Apreté los párpados, finalmente me dejé llevar por mi sufrimiento. Las lágrimas salieron con más facilidad y el nudo en la garganta se desvaneció con el pasar de los minutos. Su camisa se humedeció con rapidez por mi culpa, pero no se quejó en lo absoluto. Su silencio bastó para desahogarme en compañía como tanto necesité.

—Lo siento. —Me disculpé, eliminando las formalidades—. No tenías que hacer esto. Soy un problema.

Recargó la barbilla sobre mi cabeza, nos balanceó con ligereza de un lado a otro.

—No lo eres, Al. —murmuró—. Estoy aquí porque quiero.

Asentí, tratando de creerle. Apoyé la cabeza sobre su pecho, repasé sus breves oraciones para encontrar calma en ellas. Al ritmo de mis pensamientos, estuvo su agitado corazón retumbando sobre mi rostro. Su apariencia tan apaciguada no coincidía en lo absoluto con aquel pulso tan violento.

Sonreí a medias. Las manos que le sujetaban se deslizaron tras su cuello, despacio. Los espasmos finalmente pararon, aunque me siguieran brotando lágrimas y mi rostro se sintiera hinchado como una ciruela. Levanté el rostro por fin, buscando con desesperación aquellos ojos miel que tanto me atrapaban en recuerdos con alguien cuyo nombre temporalmente olvidé. Mantuvimos la vista fija, ambos curvando los labios.

Me incliné hacia adelante, entrecerrando los ojos. Ni siquiera había terminado de llorar y ya tenía ganas de sentirlo muy cerca, de besarlo, de volver a nuestro secreto. Sin embargo, él notó mis intenciones antes de que lograra mi cometido. Primero me cubrió la boca con dos dedos, empujando mi rostro con delicadeza.

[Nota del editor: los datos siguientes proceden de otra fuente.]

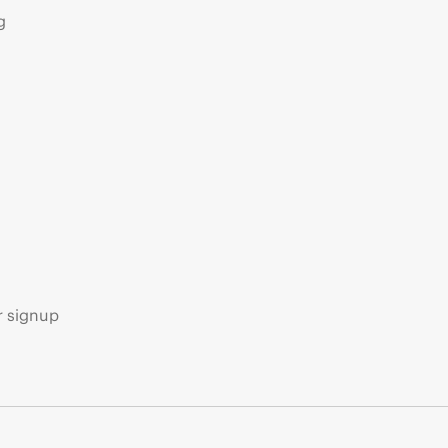
g
s
r signup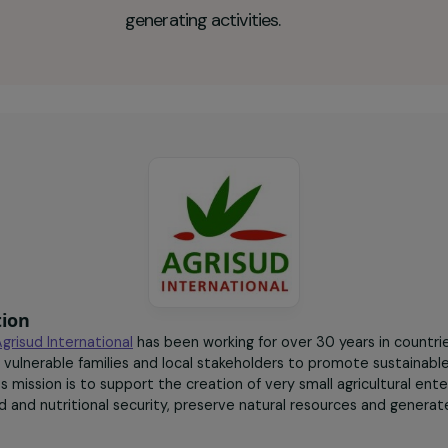
40
women farmers trained
and supported in the
creation of income-
generating activities.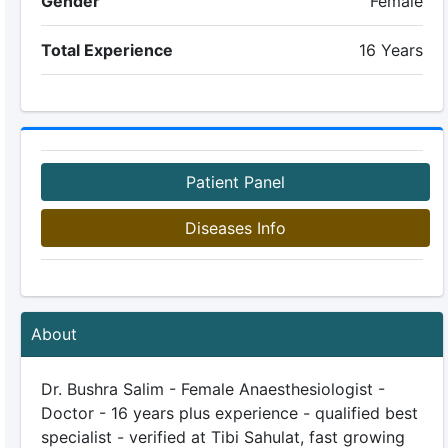
Gender
Female
Total Experience
16 Years
Patient Panel
Diseases Info
About
Dr. Bushra Salim - Female Anaesthesiologist -
Doctor - 16 years plus experience - qualified best
specialist - verified at Tibi Sahulat, fast growing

Luego, con esos mismos, me secó las lágrimas y acarició mi mejilla.

—No es ético que hagamos esto cuando estás vulnerable, Alroy. —dijo, con pena en la voz.

—Yo solo quiero amarte, Daron —Me atreví a decir de forma repentina, como medida desesperada—. ¿Puedo?

El rostro se le enrojeció de golpe. Desvió la mirada tan pronto como pudo e incluso sentí que retrocedió. Dejó escapar una risa muy breve antes de admitir que no se esperaba un comentario como aquel. Lo hizo para no responderme, cosa que funcionó, pues yo no volví a realizarle la misma pregunta y él no dijo el simple "sí" que yo esperaba.